Defenseless! How do you like that chin-in-hand kiss, Riho? Akane’s
grandmother was right about that playboy. Hah! Ami found her opening!
It only took nine months, but Hayato finally had an erotic dream about his
roommates. That’s the wrong kind of furry pussy… cat I want to see
covering that smooth skin, though. Mao would have jumped right into that
mass of tangled limbs and flesh. Boo! Goddess Café Terrace sushi
roll-blocked us! Time for the traditional end-of-year cleaning, although
it’s too distracting for Hayato. At last, he became a horny male. He
awakened his lucky sukebe power!
Here comes Goddess Café Terrace serving up another sexy dream. When
will Ouka and Ami join the naked safari to tame his wild sushi roll? Oh
no. Ami walked in on something more threatening than a
caterpillar on Hayato’s crotch. Ami does not know about erections! No bug bite turns a peeking peepee
that swollen! The kissing crew wants a peek at that
rock-hard-peeking-peepee! They know how to make the swelling go down! Get
out. Hayato can handle this himself. Wait, that’s not right!

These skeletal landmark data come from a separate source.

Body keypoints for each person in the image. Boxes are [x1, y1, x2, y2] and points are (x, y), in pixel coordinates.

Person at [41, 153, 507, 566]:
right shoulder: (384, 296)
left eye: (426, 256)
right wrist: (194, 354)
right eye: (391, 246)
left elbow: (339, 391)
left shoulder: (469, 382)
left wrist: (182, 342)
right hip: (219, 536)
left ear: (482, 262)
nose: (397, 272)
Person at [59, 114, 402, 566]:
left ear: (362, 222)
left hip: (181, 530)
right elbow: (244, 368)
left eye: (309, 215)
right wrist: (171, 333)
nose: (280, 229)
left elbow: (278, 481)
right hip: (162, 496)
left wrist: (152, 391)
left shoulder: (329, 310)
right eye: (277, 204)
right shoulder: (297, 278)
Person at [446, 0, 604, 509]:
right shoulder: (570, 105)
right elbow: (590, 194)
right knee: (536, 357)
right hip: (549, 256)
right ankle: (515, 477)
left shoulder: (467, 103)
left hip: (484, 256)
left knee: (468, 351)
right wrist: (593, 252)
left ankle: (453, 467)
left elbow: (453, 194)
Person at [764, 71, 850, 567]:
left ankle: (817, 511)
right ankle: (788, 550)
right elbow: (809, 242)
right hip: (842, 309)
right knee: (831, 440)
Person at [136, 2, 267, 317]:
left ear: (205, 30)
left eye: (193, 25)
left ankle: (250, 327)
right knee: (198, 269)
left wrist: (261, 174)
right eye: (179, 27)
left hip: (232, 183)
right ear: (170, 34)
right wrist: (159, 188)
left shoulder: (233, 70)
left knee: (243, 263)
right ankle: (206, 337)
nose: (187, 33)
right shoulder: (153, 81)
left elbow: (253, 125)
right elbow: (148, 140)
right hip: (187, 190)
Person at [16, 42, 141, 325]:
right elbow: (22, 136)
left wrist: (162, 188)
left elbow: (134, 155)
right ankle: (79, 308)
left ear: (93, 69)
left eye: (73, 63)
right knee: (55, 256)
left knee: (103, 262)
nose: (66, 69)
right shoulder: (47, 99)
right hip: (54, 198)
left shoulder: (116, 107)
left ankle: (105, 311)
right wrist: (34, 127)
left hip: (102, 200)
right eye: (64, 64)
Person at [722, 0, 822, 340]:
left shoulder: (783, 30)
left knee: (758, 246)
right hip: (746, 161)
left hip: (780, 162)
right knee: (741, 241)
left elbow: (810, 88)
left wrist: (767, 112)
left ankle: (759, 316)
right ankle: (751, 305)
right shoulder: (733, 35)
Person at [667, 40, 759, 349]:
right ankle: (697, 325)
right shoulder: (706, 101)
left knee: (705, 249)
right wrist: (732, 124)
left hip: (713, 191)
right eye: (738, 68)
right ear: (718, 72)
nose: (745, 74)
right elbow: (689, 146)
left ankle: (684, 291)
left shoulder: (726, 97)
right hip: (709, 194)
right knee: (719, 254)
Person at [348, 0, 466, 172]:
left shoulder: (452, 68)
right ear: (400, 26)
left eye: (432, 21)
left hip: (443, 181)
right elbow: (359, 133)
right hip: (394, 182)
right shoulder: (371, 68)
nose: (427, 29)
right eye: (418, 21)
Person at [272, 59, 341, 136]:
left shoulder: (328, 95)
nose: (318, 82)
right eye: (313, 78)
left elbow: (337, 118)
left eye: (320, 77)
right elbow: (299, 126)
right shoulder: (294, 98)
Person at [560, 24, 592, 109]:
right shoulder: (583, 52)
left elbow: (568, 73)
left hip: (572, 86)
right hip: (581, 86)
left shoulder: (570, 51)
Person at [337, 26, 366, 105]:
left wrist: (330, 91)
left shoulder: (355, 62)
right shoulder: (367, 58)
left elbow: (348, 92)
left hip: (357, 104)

Meanwhile, Moemi runs an efficient assembly line to move New Year’s Eve
dinners out of the kitchen at the Chiyoda Diner. What does Valentina even
do for them besides popping the chef’s hat off Moemi? Hekiru suffers from
FOMO (Fear Of Missing Out) and needs to see more deculture. Yup. Shiragiku
pulled ahead in the harem horse race by tugging on Hayato’s nostalgic
memories with Grandma Sachiko. Not fair! Shiragiku should have shared that
info with her rivals! They all play to win. Ouka got them back on track.
It’s a family dinner, and Hayato couldn’t feel more fulfilled. You know
what happens in Goddess Café Terrace as soon as everyone is happy,
right?
Epilogue time. Ouka designed the girls’ kimonos for the New Year’s Day
shrine visit. But Ouka shows hesitation and detachment about being a
fashion designer. And ambiguously wishes prosperity for the “five” workers
of the Familia Café Terrace. Foreshadowing!
Next time, Ouka packs her bags and leaves the Familia! Maybe. And what
does Truck-kun have in store for Ami? Who knows what melodramatic tricks
Goddess Café Terrace will play in the season finale.